We need to find $\cfrac{p_{\lfloor(n+1)/2 \rfloor}}{1/n}$ at the limit, when $n \to \infin$. Observe that $i=\lfloor(n+1)/2 \rfloor$ tends to $n/2$ as $n$ increases. Therefore, we have

$$\lim_{n\to. \infin} \cfrac{\cfrac{6(n/2-1)(n-n/2)}{n(n-1)(n-2)}}{1/n}=\lim_{n\to. \infin} \cfrac{\cfrac{3}{2}(n^2-2n)}{n^2-3n+2}=\cfrac{3}{2}$$

c.

For convenience, suppose $n$ is a multiple of 3. We need to find $\cfrac{\sum_{i=n/3}^{2n/3} p_i}{1/3}$ at the limit, when $n \to \infin$. Following the hint from the book, we approximate the sum by an integral.
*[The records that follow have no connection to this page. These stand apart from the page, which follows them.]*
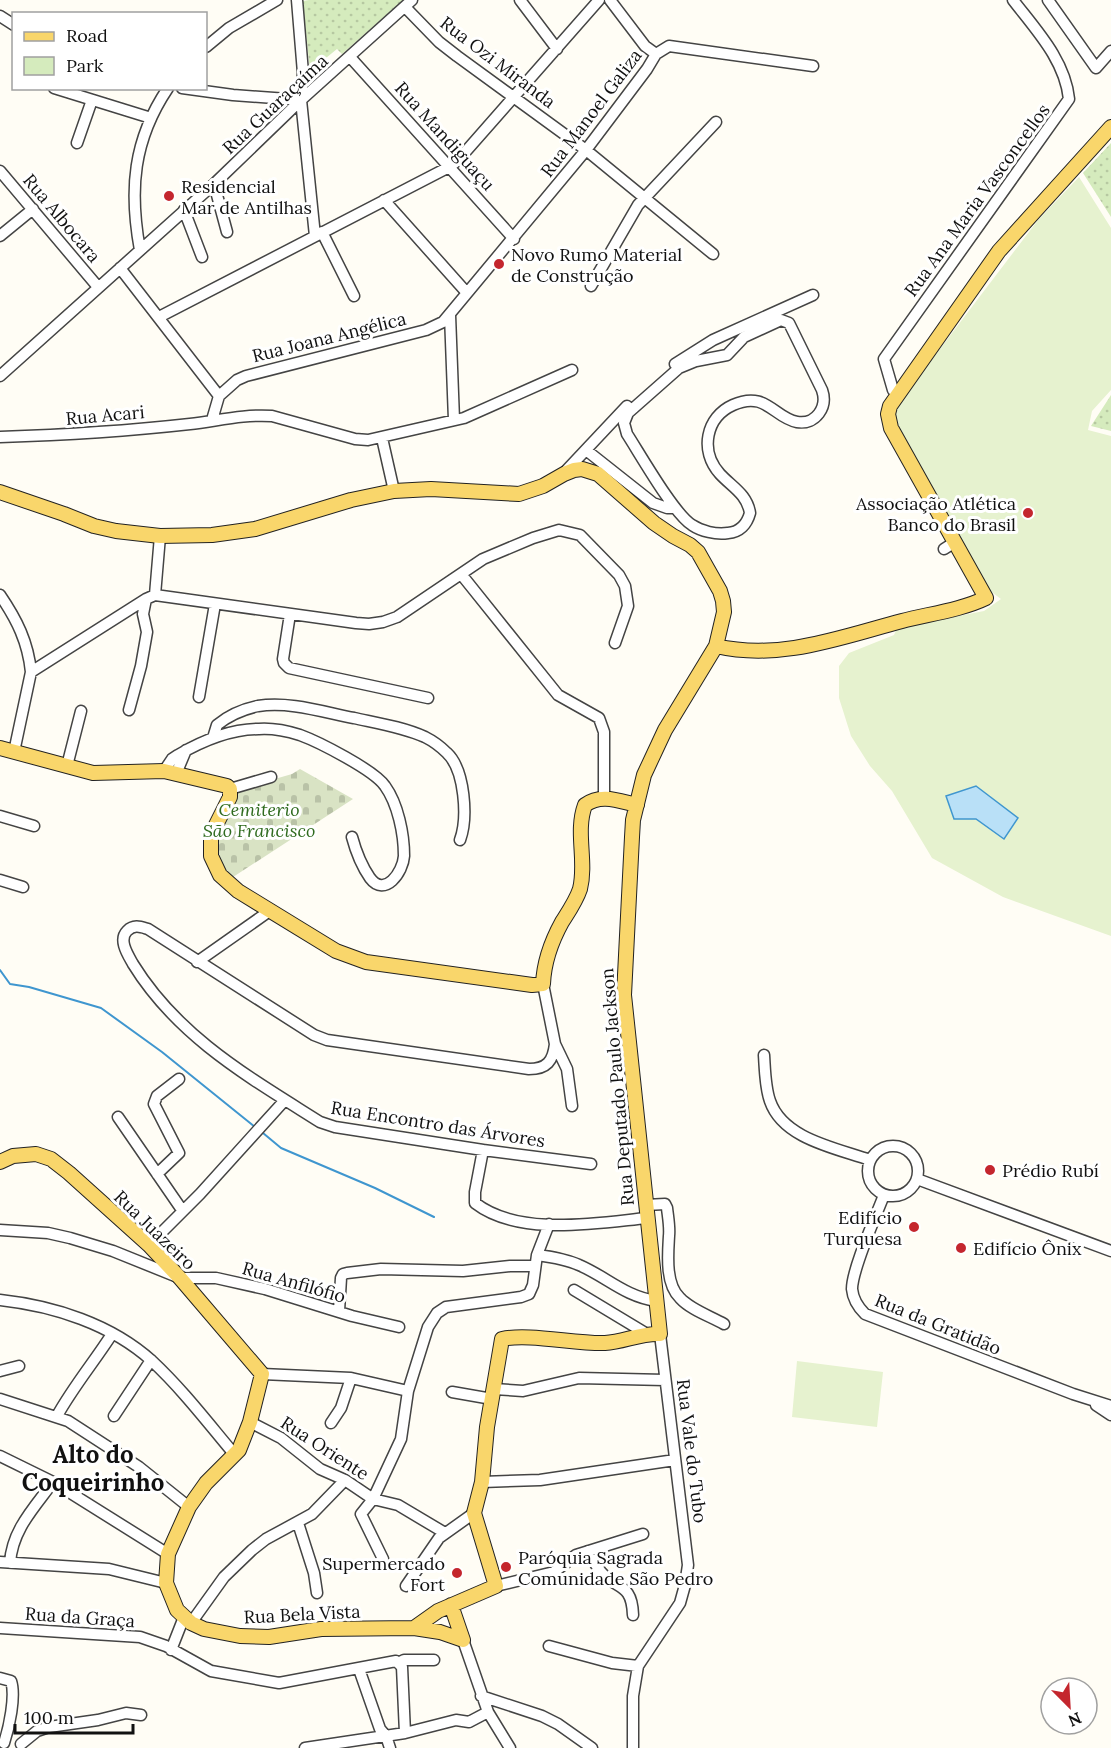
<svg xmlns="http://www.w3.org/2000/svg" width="1111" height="1748" font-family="Lora,serif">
<defs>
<pattern id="green-dots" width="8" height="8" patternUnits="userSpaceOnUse" patternTransform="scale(1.5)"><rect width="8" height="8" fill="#d5ebbd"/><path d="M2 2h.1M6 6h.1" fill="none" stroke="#b6c8a1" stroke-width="1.8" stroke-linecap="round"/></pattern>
<pattern id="cemetery-stones" width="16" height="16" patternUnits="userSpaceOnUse" patternTransform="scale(1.5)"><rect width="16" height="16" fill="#d9e3c4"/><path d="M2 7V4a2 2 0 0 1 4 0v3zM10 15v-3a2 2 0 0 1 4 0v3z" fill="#b9c2a7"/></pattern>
</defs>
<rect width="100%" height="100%" fill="#fffdf5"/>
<path fill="url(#green-dots)" d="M309,0h94l-61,54 -5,-5 -27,22 -7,-70z
M1111,143v74l-28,-44z
M1111,395v36l-20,-5z"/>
<path fill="url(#cemetery-stones)" d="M300,769l53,30 -123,80 -15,-19 -2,-15 24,-55 55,-16z"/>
<path fill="#e6f2cf" d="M1079,177l32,51v162l-19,21 -4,19 23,6v500l-108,-39 -71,-39 -40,-67 -22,-25 -19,-30 -12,-38v-32l10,-13 45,-18 3,-7 87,-17 17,-12 -12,-9 -96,-169 2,-13 143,-188z
M797,1361l86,11 -6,55 -85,-10z"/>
<path fill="#b9e0f7" stroke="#3f96cf" stroke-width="1.5" d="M976,786l42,32 -14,21 -28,-20h-22l-8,-23z"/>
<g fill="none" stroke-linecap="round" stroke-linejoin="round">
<path stroke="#3f96cf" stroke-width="2" d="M0,970l10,14 19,3 72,21 61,44 93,75
M263,1133l18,15 94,40 59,29"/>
<defs>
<path id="minor" d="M297,0l6,73 -2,27 14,136
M520,0l37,49
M610,0l35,46 11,8
M1048,0l48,68 15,-17
M405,7l34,35 18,14 129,94 127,104
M0,16l14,9
M206,47l23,-19 48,-28
M350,57l164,182
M54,88l97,30
M182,88l51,7 68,5
M77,143l15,-43
M0,171l98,116
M214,184l13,48
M384,200l83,93
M184,210l18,47
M322,232l32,64
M0,236l33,-27
M140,250c-11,-60 -7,-110 28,-162
M120,268l99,128 -7,24
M591,286l47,-81 78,-83
M450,315l4,105
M159,317l292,-151 9,-8 139,-158
M781,320l8,3 33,67c6,17 -6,35 -25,32 -23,-4 -31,-32 -64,-17 -27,12 -34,46 -13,69 12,13 27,20 30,39 -3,11 -10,19 -22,20 -12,2 -27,-2 -36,-8 -18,-11 -52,-71 -65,-91l-3,-11 4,-10 51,-45 17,-7 31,-6 17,-18z
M675,364l38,-24 100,-45
M0,376l214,-192 87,-84 111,-100
M898,394l-5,-4 -9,-31 185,-260c-4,-39 -33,-69 -56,-99
M219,396l18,-16 9,-4 180,-46 17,-8 143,-172 61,-81 9,-15 13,-8 144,20
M0,437c63,-2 127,-6 190,-13 27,-3 54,-10 82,-8l83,23 13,1 96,-22 108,-48
M382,438l12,53
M586,450l67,53 14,5h8
M564,473l63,-67
M944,549l11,-7
M461,574l97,121 41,23 5,14v66
M0,595c17,25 28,47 31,77
M155,595l5,-59
M290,614l-7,45 1,4 5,5 139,30
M199,697l16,-93
M129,710l12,-44 6,-34 -4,-18 3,-15
M213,738l4,-13c11,-9 27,-16 41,-19 31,-5 65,6 96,12 23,5 49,9 71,19 8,4 16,10 22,16 18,17 21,65 13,87
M14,752l17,-80 115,-73 9,-4 201,28 13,1 14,-2 14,-5 86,-58 50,-21 26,-8 21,5 39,40 6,11 3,20 -13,37
M67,766l14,-55
M164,771l8,-12 6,-4c24,-14 53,-26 81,-26 14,-1 28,2 41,6 19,7 74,35 85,51 13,18 19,48 19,70 -1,16 -19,42 -34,22 -9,-13 -14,-26 -18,-41
M176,774l10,-24
M230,789l41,-12
M0,816l34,10
M0,880l23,7
M197,962l74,-52
M543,984l12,60 12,25 5,37
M555,1044c-2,17 -8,25 -26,25l-202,-29 -13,-5 -166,-106c-7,-2 -14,-5 -21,2 -9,9 1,24 6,33 45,73 116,113 187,158l15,5 148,23 108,14
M764,1055c1,15 1,32 6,46 13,38 66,47 100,59
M118,1117l64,93
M868 1171a25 25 0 1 1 50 0a25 25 0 1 1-50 0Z
M483,1150l-8,42v11c44,34 121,20 172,15
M157,1174l22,-21 -25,-49 3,-8 22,-17
M917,1179l194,72
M884,1195c-8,21 -32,74 -32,94 1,11 6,18 13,25l208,80 38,12
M646,1205l19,-1 2,4c1,9 3,19 2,28 -1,18 -4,48 11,62 11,12 30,18 44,26
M0,1230l48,3 22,5 43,13 67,27h36l49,11 87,27 47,11
M149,1245l51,-51 85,-94
M537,1255c15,2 29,4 42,10 28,12 45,31 77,36
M574,1290l73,44
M0,1300c54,6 111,24 152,61 31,29 56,62 83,94
M339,1311l2,-33 2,-4 4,-1 34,-4 82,2 47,-5h25
M0,1371l19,-5
M262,1374l89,4 57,13
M494,1389l29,2 56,-13 86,2
M452,1392l40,7
M0,1399l68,22 71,46 50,40
M1096,1405l15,10
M57,1416c16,-29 37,-54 55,-82
M114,1416l37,-56
M250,1422l31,16 39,31 25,11 28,19 25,6 47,28
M331,1423l10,-15 10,-30
M0,1456l53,26 115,72
M482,1482l58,-2 135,-20
M298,1523l16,50 3,20
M588,1551c4,7 8,15 13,21 15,18 31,10 32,43
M383,1559l-22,-45 12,-15 28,-60 7,-48 20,-64 9,-14 9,-6 75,-10 8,-3 4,-9 4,-30 12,-31
M0,1562l109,7 57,14
M10,1563c2,-33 24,-55 43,-81
M406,1586l33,-48 35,-25
M496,1586l58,-14 22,-17 67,-21
M191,1623l33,-46 28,-27 14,-11 46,-25 33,-34
M0,1628l140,9 26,9 45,25 68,12 117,-22 6,6 3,66
M463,1640l25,72 22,36
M549,1646l63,17 26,3
M171,1650l13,-33
M398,1663l6,-3h30
M359,1669l21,60 6,7 4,12
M0,1678l11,3c5,15 -2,47 -7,62
M481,1696l61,20 16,8 34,24
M21,1744l16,-13 12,-4 49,-7 28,-7 15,2
M305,1748l100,-15 51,-13 13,2 19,-10
M633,1748v-52l5,-30 42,-63 5,-18 3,-20 -28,-231"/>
<path id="major" d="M0,492l64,22 30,12 22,5 44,5 52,-1 43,-6 96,-29 43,-9 37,-2 88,5 24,-8 21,-12 10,-4 8,-1 16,5 56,49 19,13 17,9 8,7 22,39 3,10 1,11 -8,34 -51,84 -21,45 -11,45 -1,17 -8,158 36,339c-20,-1 -36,8 -55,9 -30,1 -76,-10 -103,-4l-15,88 -5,55 -8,31 22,73 -58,25 -24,17
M716,646c64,15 125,-9 186,-25 27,-7 59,-11 84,-23l-95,-170 -3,-14 2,-8 109,-155 112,-124
M0,748l93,25 71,-2 63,15 3,3v8l-19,38v21l9,19 18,16 98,60 30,11 166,23 11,-1c1,-23 8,-42 19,-62 7,-11 14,-21 18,-33 7,-28 -5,-57 5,-84 16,-12 34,-4 52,0
M0,1162l13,-6 23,-2 15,5 18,14 80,72 31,33 82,96 -12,48 -11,28 -33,33 -17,24 -21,47 -2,29 11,27 14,13 13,6 36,7 29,1 52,-8 93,-1 26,4 23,8
M451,1605l12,35"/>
</defs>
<use href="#minor" stroke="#444" stroke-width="13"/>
<use href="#major" stroke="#222" stroke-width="16"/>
<use href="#minor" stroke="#fff" stroke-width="10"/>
<use href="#major" stroke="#f9d66b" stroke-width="14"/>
</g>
<g fill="#c4262e" stroke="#fff" stroke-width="2">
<circle cx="169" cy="196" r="6"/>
<circle cx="499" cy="264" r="6"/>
<circle cx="1028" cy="513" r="6"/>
<circle cx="990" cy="1170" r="6"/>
<circle cx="914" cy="1227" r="6"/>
<circle cx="961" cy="1248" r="6"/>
<circle cx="506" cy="1567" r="6"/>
<circle cx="457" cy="1573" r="6"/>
</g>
<g text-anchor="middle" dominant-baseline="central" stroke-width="6" stroke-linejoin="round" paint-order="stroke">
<g font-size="18" fill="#111" stroke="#fff">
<text transform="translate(498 62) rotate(37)">Rua Ozi Miranda</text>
<text transform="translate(275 104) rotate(-43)">Rua Guaraçaíma</text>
<text transform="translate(591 113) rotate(-53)">Rua Manoel Galiza</text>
<text transform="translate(445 136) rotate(48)">Rua Mandiguaçu</text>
<text transform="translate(977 200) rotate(-54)">Rua Ana Maria Vasconcellos</text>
<text transform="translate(62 218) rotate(50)">Rua Albocara</text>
<text transform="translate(329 337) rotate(-14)">Rua Joana Angélica</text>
<text transform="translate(105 415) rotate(-5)">Rua Acari</text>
<text transform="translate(617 1087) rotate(-95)">Rua Deputado Paulo Jackson</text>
<text transform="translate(438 1124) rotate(9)">Rua Encontro das Árvores</text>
<text transform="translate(155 1230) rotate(44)">Rua Juazeiro</text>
<text transform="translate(294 1282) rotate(16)">Rua Anfilófio</text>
<text transform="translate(938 1324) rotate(22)">Rua da Gratidão</text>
<text transform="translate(325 1448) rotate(33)">Rua Oriente</text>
<text transform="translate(692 1451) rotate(83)">Rua Vale do Tubo</text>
<text transform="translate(302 1614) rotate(-3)">Rua Bela Vista</text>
<text transform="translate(80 1617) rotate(4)">Rua da Graça</text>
</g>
<g font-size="18" fill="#111" stroke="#fff" text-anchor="start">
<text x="181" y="186">Residencial<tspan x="181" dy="21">Mar de Antilhas</tspan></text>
<text x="511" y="254">Novo Rumo Material<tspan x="511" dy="21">de Construção</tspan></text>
<text x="1016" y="503" text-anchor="end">Associação Atlética<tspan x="1016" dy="21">Banco do Brasil</tspan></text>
<text x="1002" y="1170">Prédio Rubí</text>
<text x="902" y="1217" text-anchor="end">Edifício<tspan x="902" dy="21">Turquesa</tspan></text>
<text x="973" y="1248">Edifício Ônix</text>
<text x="518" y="1557">Paróquia Sagrada<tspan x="518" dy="21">Comunidade São Pedro</tspan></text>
<text x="445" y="1563" text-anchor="end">Supermercado<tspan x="445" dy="21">Fort</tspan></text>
</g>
<g font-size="18" font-style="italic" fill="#2f6b1f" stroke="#fff">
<text x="259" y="809">Cemiterio<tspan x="259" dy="21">São Francisco</tspan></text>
</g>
<g font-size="24" font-weight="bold" fill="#111" stroke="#fff">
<text x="93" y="1454">Alto do<tspan x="93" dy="28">Coqueirinho</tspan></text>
</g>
</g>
<rect x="12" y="12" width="195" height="78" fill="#ffffff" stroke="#a0a0a0" stroke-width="1.5"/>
<rect x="24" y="32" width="30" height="9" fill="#f9d66b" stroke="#a0a0a0" stroke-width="1.5"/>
<text x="66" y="42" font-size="18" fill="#111111">Road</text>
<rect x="24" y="57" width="30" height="18" fill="#d5ebbd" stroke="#a0a0a0" stroke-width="1.5"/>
<text x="66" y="72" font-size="18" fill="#111111">Park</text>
<g transform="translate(1069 1706) rotate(156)"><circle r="28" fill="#ffffff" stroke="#a0a0a0" stroke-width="1.5"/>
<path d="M0-4.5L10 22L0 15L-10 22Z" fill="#c4262e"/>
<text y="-9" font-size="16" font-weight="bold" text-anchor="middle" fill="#111111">N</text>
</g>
<path d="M15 1724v9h118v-9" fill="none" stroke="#111111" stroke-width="3"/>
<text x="24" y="1724" font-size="18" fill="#111111" stroke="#ffffff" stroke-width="4.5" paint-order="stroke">100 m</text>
</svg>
$$\begin{align*} \sum_{i=n/3}^{2n/3} p_i &\approx \int_{n/3}^{2n/3} \frac{6(-x^2+nx+x-n)}{n(n-1)(n-2)}dx \\ &= \frac{6(-7n^3/81+3n^3/18+\Theta(n^2))}{n(n-1)(n-2)} \\ &\to \frac{13}{27} && \text{(when $n \to \infin$)} \end{align*}$$

Thus, the median-of-3 method increases the likelihood of getting a good split compared with the ordinary implementation by 13/9.

d.

The $\Omega(n \lg n)$ running time of quicksort is still valid even if the algorithm chooses the best pivot (median of the subarray) in every partitioning. Thus, any technique that improves the chances of having good splits cannot influence the asymptotic lower bound of quicksort.

Problem 7-7

a.

The Fuzzy-Partition function is similar to Partition' from Problem 7-2, part (b). The rest of the code of randomized quicksort uses this partitioning function instead of the ordinary version.

Fuzzy-Partition(A, p, r)
    x = A[p]    // Pivot is chosen to be at the beginning of A[p:r]. 
    i = p
    h = p
    for j = p + 1 to r
        if A[j].b < x.a
            y = A[j] 
            A[j] = A[h + 1]
            A[h + 1] = A[i]
            A[i] = y
            i = i + 1
            h = h + 1
        elseif A[j].a <= x.b
                // Mutually overlapping intervals including the pivot are treated as equal.
                // There could be many such joint sets of intervals, we select one of them.
            x.a = Max(A[j].a, x.a)
            x.b = Min(A[j].b, x.b)
            exchange A[h + 1] with A[j] 
            h = h + 1
    return i, h    // A[i:h] elements fuzzy-equal to x.

b.

Observe that as the intervals overlap more and more, the "equal" sector will grow. These intervals will be omitted from subsequent recursive calls. When all intervals overlap, then after calling Fuzzy-Partition once from the top level, the whole array becomes sorted. Therefore, the expected running time reduces to $\Theta(n)$.

Otherwise, our algorithm runs in usual $\Theta(n \lg n)$ expected time.